It is not at all difficult to figure out why the Southern Methodist University men's basketball program wants to hire Larry Brown, and they most likely will, as reported Tuesday afternoon by ESPN.com's Jason King.
The Mustangs -- a program with one winning season since 2003-04, just 10 all-time NCAA tournament appearances (exactly one since Brown last coached in a college game in 1988), and no long-term tradition or cachet to speak of -- are in the process of moving from Conference USA to the Big East. This is a program that needs to get good quickly. It is a program that needs a splash hire, a boost to national perception, a conversation-starter. It is a program that needs to take a risk.
Larry Brown, it is safe to say, represents all of those things.
Brown is something like a legend in the game, the only coach ever to win both a national title and an NBA championship. His legacy in the game, his sheer reach, extends well beyond his own former programs: Both Kansas coach Bill Self and Kentucky coach John Calipari -- the two men in charge of your 2012 national runner-up and champion, respectively -- consider Brown a mentor. Good luck finding someone to tell you this man can't coach the game. Because he really, really can.
But along with that acumen and experience comes the rest of the overstuffed Brown baggage cart. He is just as legendary for his short attention span; his longest coaching tenure -- q.v. this timeline for the details -- was six years (with the 76ers), and more frequently he has left his job after two or three seasons, and often even sooner than that. He has coached 30 percent of the NBA's teams and is on the verge of taking his 13th head coaching job.

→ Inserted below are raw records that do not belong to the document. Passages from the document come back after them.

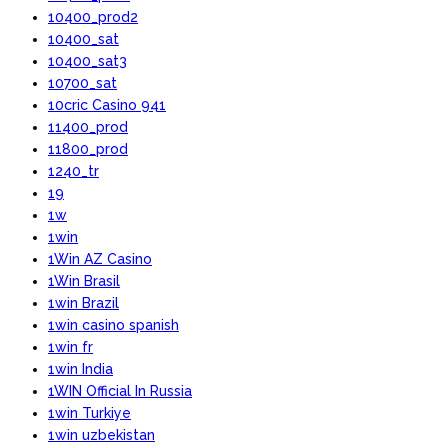
10400_prod2
10400_sat
10400_sat3
10700_sat
10cric Casino 941
11400_prod
11800_prod
1240_tr
19
1w
1win
1Win AZ Casino
1Win Brasil
1win Brazil
1win casino spanish
1win fr
1win India
1WIN Official In Russia
1win Turkiye
1win uzbekistan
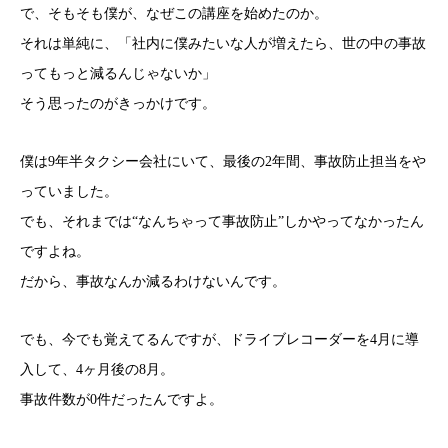
で、そもそも僕が、なぜこの講座を始めたのか。
それは単純に、「社内に僕みたいな人が増えたら、世の中の事故
ってもっと減るんじゃないか」
そう思ったのがきっかけです。
僕は9年半タクシー会社にいて、最後の2年間、事故防止担当をや
っていました。
でも、それまでは“なんちゃって事故防止”しかやってなかったん
ですよね。
だから、事故なんか減るわけないんです。
でも、今でも覚えてるんですが、ドライブレコーダーを4月に導
入して、4ヶ月後の8月。
事故件数が0件だったんですよ。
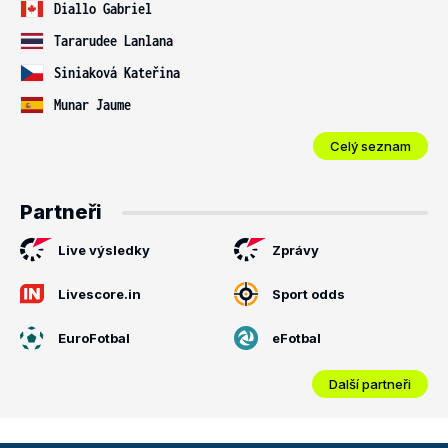
Diallo Gabriel
Tararudee Lanlana
Siniaková Kateřina
Munar Jaume
Celý seznam
Partneři
Live výsledky
Zprávy
Livescore.in
Sport odds
EuroFotbal
eFotbal
Další partneři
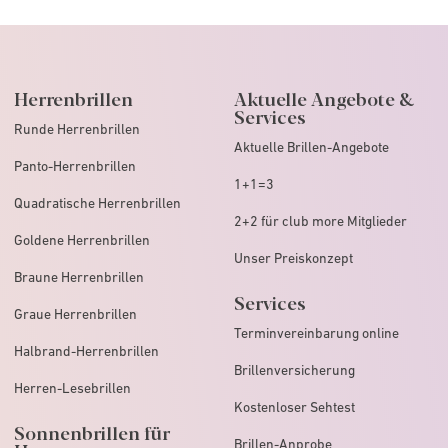
Herrenbrillen
Aktuelle Angebote &
Services
Runde Herrenbrillen
Aktuelle Brillen-Angebote
Panto-Herrenbrillen
1+1=3
Quadratische Herrenbrillen
2+2 für club more Mitglieder
Goldene Herrenbrillen
Unser Preiskonzept
Braune Herrenbrillen
Services
Graue Herrenbrillen
Terminvereinbarung online
Halbrand-Herrenbrillen
Brillenversicherung
Herren-Lesebrillen
Kostenloser Sehtest
Sonnenbrillen für
Brillen-Anprobe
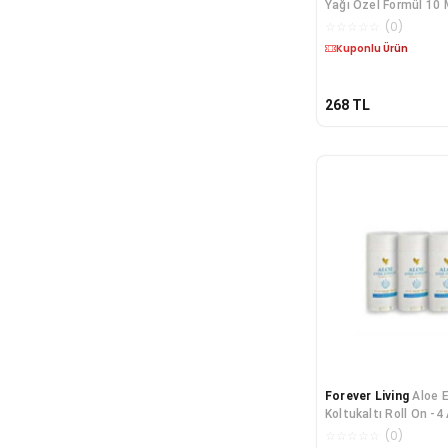
Yağı Özel Formül 10 
☆
☆
☆
☆
☆
(
0
)
Kargo Bedava
268
TL
Forever Living
Aloe E
Koltukaltı Roll On -4
☆
☆
☆
☆
☆
(
0
)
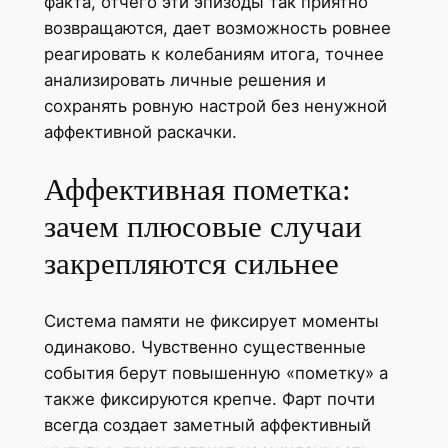
факта, отчего эти эпизоды так приятно
возвращаются, дает возможность ровнее
реагировать к колебаниям итога, точнее
анализировать личные решения и
сохранять ровную настрой без ненужной
аффективной раскачки.
Аффективная пометка:
зачем плюсовые случаи
закрепляются сильнее
Система памяти не фиксирует моменты
одинаково. Чувственно существенные
события берут повышенную «пометку» а
также фиксируются крепче. Фарт почти
всегда создает заметный аффективный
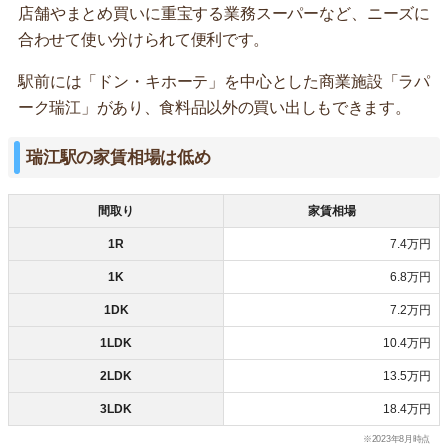
店舗やまとめ買いに重宝する業務スーパーなど、ニーズに
合わせて使い分けられて便利です。
駅前には「ドン・キホーテ」を中心とした商業施設「ラパ
ーク瑞江」があり、食料品以外の買い出しもできます。
瑞江駅の家賃相場は低め
間取り
家賃相場
1R
7.4万円
1K
6.8万円
1DK
7.2万円
1LDK
10.4万円
2LDK
13.5万円
3LDK
18.4万円
※2023年8月時点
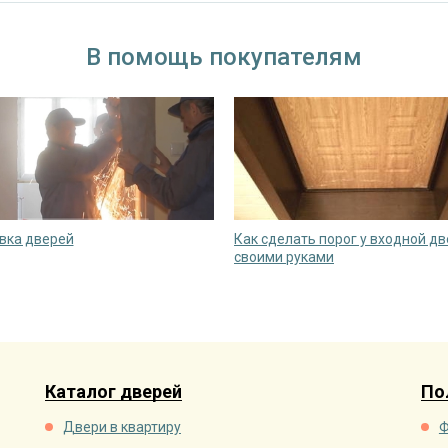
В помощь покупателям
вка дверей
Как сделать порог у входной д
своими руками
Каталог дверей
По
Двери в квартиру
Ф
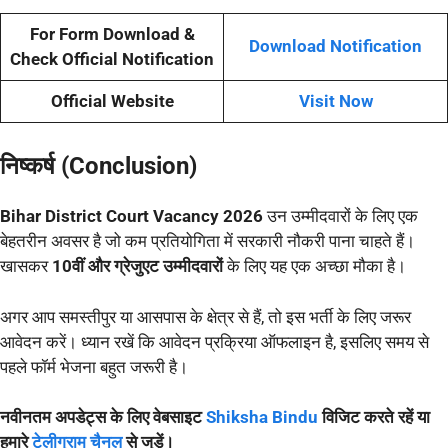
For Form Download &
Download Notification
Check Official Notification
Official Website
Visit Now
निष्कर्ष (Conclusion)
Bihar District Court Vacancy 2026
उन उम्मीदवारों के लिए एक
बेहतरीन अवसर है जो कम प्रतियोगिता में सरकारी नौकरी पाना चाहते हैं।
खासकर
10वीं और ग्रेजुएट उम्मीदवारों
के लिए यह एक अच्छा मौका है।
अगर आप समस्तीपुर या आसपास के क्षेत्र से हैं, तो इस भर्ती के लिए जरूर
आवेदन करें। ध्यान रखें कि आवेदन प्रक्रिया ऑफलाइन है, इसलिए समय से
पहले फॉर्म भेजना बहुत जरूरी है।
नवीनतम अपडेट्स के लिए वेबसाइट
Shiksha Bindu
विजिट करते रहें या
हमारे
टेलीग्राम चैनल
से जुड़ें।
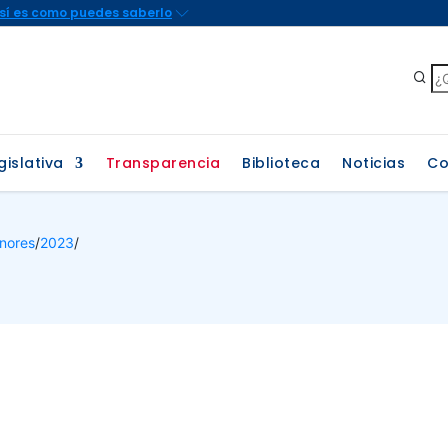
gislativa
Transparencia
Biblioteca
Noticias
Co
nores
/
2023
/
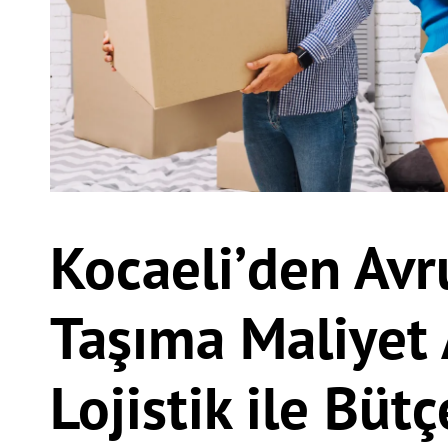
Kocaeli’den Avr
Taşıma Maliyet 
Lojistik ile Büt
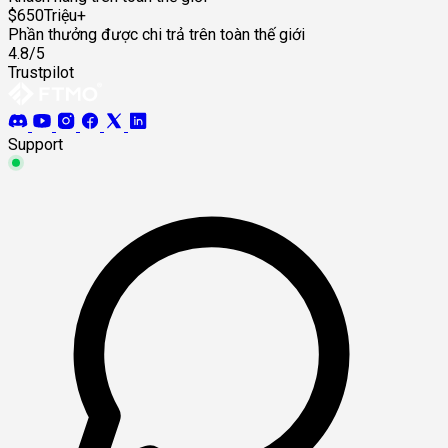
$650Triệu+
Phần thưởng được chi trả trên toàn thế giới
4.8/5
Trustpilot
Support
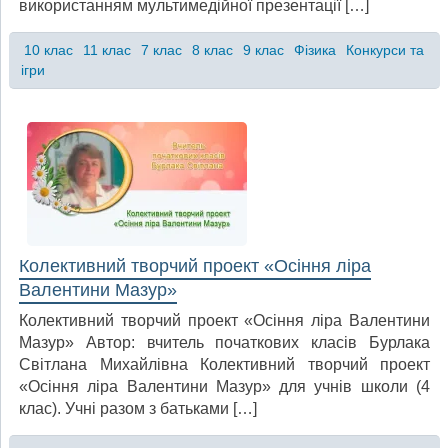
використанням мультимедійної презентації […]
10 клас
11 клас
7 клас
8 клас
9 клас
Фізика
Конкурси та
ігри
Колективний творчий проект «Осіння ліра
Валентини Мазур»
Колективний творчий проект «Осіння ліра Валентини
Мазур» Автор: вчитель початкових класів Бурлака
Світлана Михайлівна Колективний творчий проект
«Осіння ліра Валентини Мазур» для учнів школи (4
клас). Учні разом з батьками […]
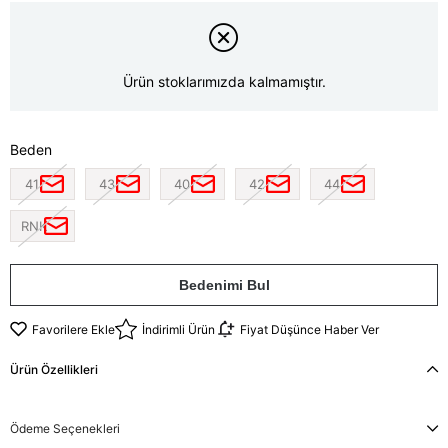
Ürün stoklarımızda kalmamıştır.
Beden
41
43
40
42
44
RNK
Bedenimi Bul
Favorilere Ekle
İndirimli Ürün
Fiyat Düşünce Haber Ver
Ürün Özellikleri
Ödeme Seçenekleri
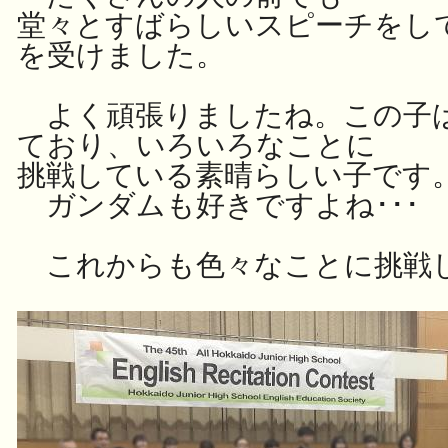
堂々とすばらしいスピーチをし
を受けました。
よく頑張りましたね。この子
ており、いろいろなことに
挑戦している素晴らしい子です
ガンダムも好きですよね･･･
これからも色々なことに挑戦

Even worse, especially for an athletics program with SMU's history, is Brown's run-ins with NCAA regulatory brass: At UCLA, a Final Four appearance was vacated, and when he left Kansas in 1988 the program was under NCAA probation.
That said, SMU appears to be working on some built-in Brown backup plans. The first is a potential coach-in-waiting deal with Illinois State coach Tim Jankovich, who was still deciding on the opportunity as of early Tuesday evening.
But according to reports, Brown's staff would also include former Illinois assistant/recruiting ace Jerrance Howard and current Kentucky assistant Rod Strickland. That's a good staff. It's also a staff that could take over on a moment's notice if Brown, now 71 years old, decides this whole "coaching basketball again" wasn't such a good idea after all.
So there are huge upsides, sure. In fact, you're looking at one right now. I'm writing about SMU basketball right this very minute. You're reading about SMU basketball. That is a massive improvement over the recent state of the program -- and by "recent" I mean "since 1993 or so" -- in and of itself.
But there are massive risks here, too. The Mustangs, it seems, have decided to take the entire package, the putative risks with the potential rewards. It could work out. It could blow up. That's the Larry Brown package, and all that comes with it.